Sniffer dogs detect nearly €20 million in drugs last year


Customs sniffer dogs stopped almost €20 million worth of drugs being smuggled by sea, air and post into Ireland last year, it was revealed today.

The hounds helped customs officers bag more than 2,830kg of herbal cannabis, cocaine, heroin and cannabis resin, as well as significant batches of cash and tobacco.

The dogs also stopped would-be users or suppliers sneaking in a punnet of magic mushrooms worth €90 and six hash cakes.

A Revenue Customs spokesman said the animals were a vital element in the war on smugglers.

“They are very, very useful and one of the important tools in the fight against smuggling,” he said.

“We have a number of dogs, drugs dogs, a dog that can sniff out tobacco and we have a dog that can sniff out cash.

“They’ve been very successful.”

There are 12 dogs in total based at airports and sea ports across the state and one at the mail centre in Portlaoise.

Thatcher, Buster and Chip are in Dublin port, Storm and Lulu are based at Dublin airport, Max and Jet in Cork, Toby in Portlaoise, Shadow in Shannon Airport and Mickey in Sligo.

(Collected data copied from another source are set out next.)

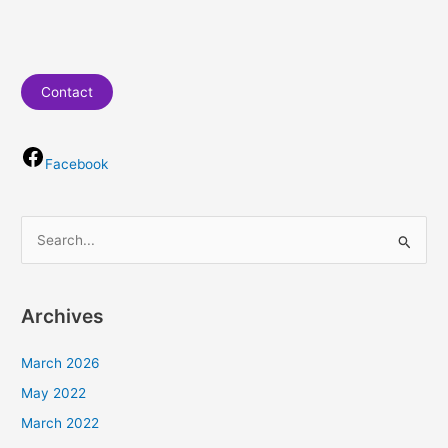
Contact
Facebook
S
e
a
Archives
r
c
March 2026
h
May 2022
f
March 2022
o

The star recruit, Dillon, is based at Rosslare Europort and was awarded person of the month last October by south-east radio for his drug-busting efforts.

The now four-year-old was recruited by Revenue in 2005 and spent one month training with the RAF in the UK before beginning service at Rosslare Europort, where last year he helped nab narcotics worth €19.1 million.

Dillon has stopped drugs worth €24 million being smuggled into the country since taking up his role, with some in elaborate concealments such as the petrol tank of a car and under the floor of a 40ft container.

In the autumn he featured in the TV series Customs.

His predecessor at Rosslare Europort, Zak, is now retired and at 14-years-old still lives with Denis Lawlor, his handler.

The crime cracking animals, usually springer spaniels, setters or labradors, stay in operation for up to seven years and then retire to a life of peace and quiet with their customs handlers.